Data extracted from a collection:
.....

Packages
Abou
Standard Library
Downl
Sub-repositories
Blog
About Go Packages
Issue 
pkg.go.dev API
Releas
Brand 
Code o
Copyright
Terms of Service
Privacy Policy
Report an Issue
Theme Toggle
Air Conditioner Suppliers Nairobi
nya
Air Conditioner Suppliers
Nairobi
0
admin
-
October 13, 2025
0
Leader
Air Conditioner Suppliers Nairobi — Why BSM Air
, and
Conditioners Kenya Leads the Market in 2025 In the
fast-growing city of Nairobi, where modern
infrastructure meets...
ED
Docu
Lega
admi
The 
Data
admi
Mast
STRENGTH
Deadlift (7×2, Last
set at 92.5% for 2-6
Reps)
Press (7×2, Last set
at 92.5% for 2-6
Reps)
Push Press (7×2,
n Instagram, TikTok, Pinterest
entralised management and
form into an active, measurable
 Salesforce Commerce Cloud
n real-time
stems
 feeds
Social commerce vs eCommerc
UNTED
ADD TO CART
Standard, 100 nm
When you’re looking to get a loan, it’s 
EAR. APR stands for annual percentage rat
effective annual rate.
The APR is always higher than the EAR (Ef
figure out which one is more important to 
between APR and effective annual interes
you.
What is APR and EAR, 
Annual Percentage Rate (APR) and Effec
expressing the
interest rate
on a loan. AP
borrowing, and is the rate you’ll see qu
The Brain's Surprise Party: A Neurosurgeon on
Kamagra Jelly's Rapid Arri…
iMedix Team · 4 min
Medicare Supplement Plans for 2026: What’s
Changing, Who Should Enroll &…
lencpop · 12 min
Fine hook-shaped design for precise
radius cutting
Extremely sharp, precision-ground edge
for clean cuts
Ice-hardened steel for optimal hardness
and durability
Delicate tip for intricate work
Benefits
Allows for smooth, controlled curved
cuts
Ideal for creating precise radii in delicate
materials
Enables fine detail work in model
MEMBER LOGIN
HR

.....

** TASK REQUIREMENTS **
From the data above, how many lines contain the word "loan"? Give the number alone.

** PROBLEM SOLUTION **
2